Haute futaie (Jean-Joseph Rabearivelo)

Nantsain'i ikalamako
(Nalaina tao amin'ny vetso.serasera.org)
Je ne viens pas pour saccager les fruits
que tu tends, sur tes cimes inaccessibles,
au peuple des étoiles et à la tribu des vents,
non plus pour arracher tes fleurs que je n’ai jamais vues,
dans le but de m’en vêtir ou d’en cacher quelque honte que j’ignore,
moi, l’enfant des collines arides.

Mais je me suis soudain souvenu dans mon dernier sommeil
qu’était toujours amarrée avec les lianes de la nuit
la vieille pirogue des fables
qui tous les jours faisait passer mon enfance
des rives du soir aux rives du matin,
du cap de la lune au cap du soleil.

Je l’ai ramée, et me voici en ton cœur, ô montagne végétale !
Me voici venu pour interroger ton silence absolu,
pour chercher le lieu où les vents éclosent
avant d’ouvrir des ailes trouées chez nous –
trouées par le filet immense des déserts
et par les pièges des villes habitées.

Qu’entends-je ? Que vois-je, ô haute futaie ?
Voici des sons perdus qui se retrouvent et qui se perdent de nouveau
comme des fleuves souterrains
passés par d’énormes oiseaux aveugles
qu’emporte le courant rapide
pour être ensevelis sous la vase.

C’est ta respiration, ta respiration profonde
et déjà pénible comme celle d’un vieillard
qui gravit la côte de ses souvenirs
tout en descendant la pente des jours qui vont tarir.
Ta respiration, et celle de tes oiseaux innombrables,
et celle de tes branches broutées par tout un monde apocalyptique.

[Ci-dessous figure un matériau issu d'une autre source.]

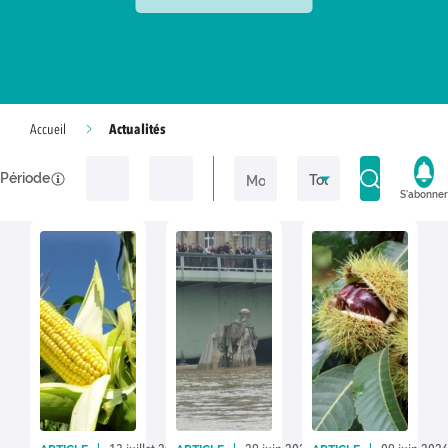
Actualités
Accueil
Période
S'abonner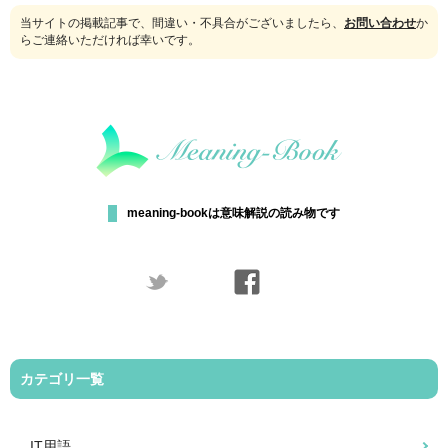
当サイトの掲載記事で、間違い・不具合がございましたら、
お問い合わせ
か
らご連絡いただければ幸いです。
meaning-bookは意味解説の読み物です
カテゴリ一覧
IT用語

Mais que puis-je voir dans ta nuit sans couleur,
dans ta nuit plus éternelle que la mort des vertueux
et que la vie des misérables,
ô grotte de feuilles dont une issue se trouve peut-être au bord des mers
et l’autre dans l’abîme de l’horizon,
ô toi qui es pareille à un arc-en-ciel reliant deux continents ?

Je ne verrai que le soleil qui se débat,
– comme un sanglier sagayé dans les buissons de l’azur –
sanglier de lumière pris dans les rets puissants
que tu tends au milieu de fruits mûrs et de fleurs durables,
là-haut, là-bas, à l’extrême limite
où le génie de la terre et la force de l’arbre peuvent se rencontrer.

Mais, plus tard, bien que des jours aussi innombrables
que tes feuilles successives soient déjà tombés dans l’éternité,
bien que les nuits septuples aient plus de sept fois épaissi la nuit du temps,
tant que je pourrai cueillir les matins en fleurs
au bout de la tige brisée des soirs,
je garderai toujours le souvenir de ton silence et de ta clarté étranges.

Ils seront comme des galets projetés sur le sable
et ramassés par un vieux marin
qui les emporte chez lui et les place près de la coque
d’une minuscule pirogue à balancier
achetée dans une île lointaine que le rêve seul habite,
mais où des cabanes bordent la mer.

Ils seront plutôt comme des billes d’ébène,
de bois de rose ou d’autre essence précieuse
que je mettrai sur ma table
où ton souvenir les sculptera patiemment
pour en faire des fétiches aux yeux de verre,
des fétiches silencieux au milieu de mes livres.